Fish protein is said to be healthier and cholesterol free. Fish proteins that
contains all of the EAA in right proportion and is called complete protein needed
for the proper growth and development of the animal body. Fish tissue is being
characterized in being rich in protein substance but low in carbohydrate resulting
in high post mortem pH (<6). Further the pelagic fatty fishes have a high
content in lipid consisting mainly of triglycerides with long chain fatty acid
which are highly unsaturated. Also the phospholipids are highly unsaturated
and these circumstances have important consequence for spoilage process under
aerobic storage condition. Fish have rich source of essential nutrients required
for supplementing both infant and adult diets (Abdullahi
et al., 2001).
Fish lives in water.

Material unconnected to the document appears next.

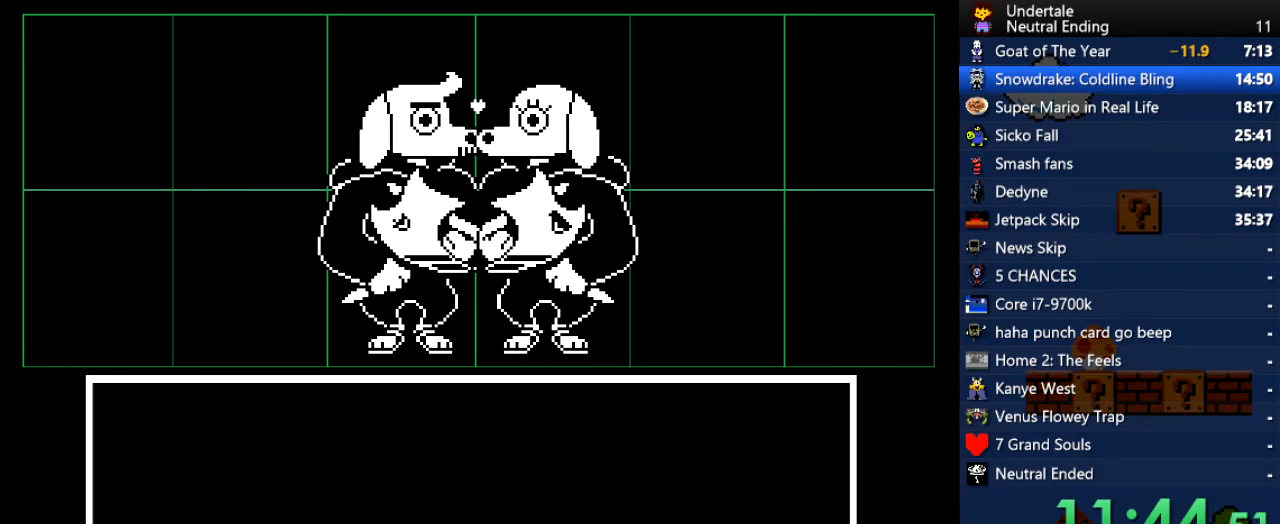
{"keys": ["z"], "events": [[283, "right", "down"], [340, "right", "up"], [340, "z", "down"], [377, "z", "up"], [472, "z", "down"]]}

There are millions of very small micro organisms, called
bacteria, in the water that can come in direct contact with fish. Water pass
through the gills and mouths during respiration. Marine fish drinks water, so
these bacteria may enter the stomach. Thus the whole body of fish (skin, mouth,
gills, eyes, stomach) is exposed to bacteria. Most of these bacteria are harmless:
some of these are use to fish, some breakdown vegetation to the soil to release
nutrients to the water, but some cause disease in fish and some also spoil fish
(Clucas and Ward, 1996). The spoilage bacteria, however,
cannot spoil the muscle when the fish alive. After death, spoilage bacteria
enter the muscle from the skin and gills, disintegrate the muscle cells and
take necessary energy to grow. As soon as the fish dies the supply of energy
ceases. The fish muscles gradually harden and the entire body becomes stiff
with a few hours of death. This hardening remains for a couple of hours depending
on the species, temperature and other conditions of death (Nowsad,
2007).
Smoking is a method of preserving fish which involves some processes of (1)
Cooking, (2) Drying and (3) Preservative value of the smoke (Clucas
and Ward, 1996).
Smoking is a method of preservation that combines six important effects in
fish and shrimp muscle. Fire producing smoke can generate heat and dry the fish
and thus reduce the water activity so that the micro organisms cannot survive.
Hot smoking cooks the flesh and thus destroys enzymes and kills the bacteria.
Wood smoke contains compound like phenol and kill bacteria. Wood smoke contain
compound that acts as anti oxidant. Smoking imparts on the product highly acceptable
bright brown and reddish color. Wood smoking imparts effects of highly relished
characteristics smoke flavor (Horner, 1992).
Ilish is the national fish of Bangladesh. As it is anadromous in nature (an uncommon phenomenon in tropical waters), the Ilish lives in the sea for most of its life, but migrates up to 1,200 km inland through rivers in the Indian sub-continent for spawning. Distances of 50-100 km are usually normal in the Bangladesh Rivers.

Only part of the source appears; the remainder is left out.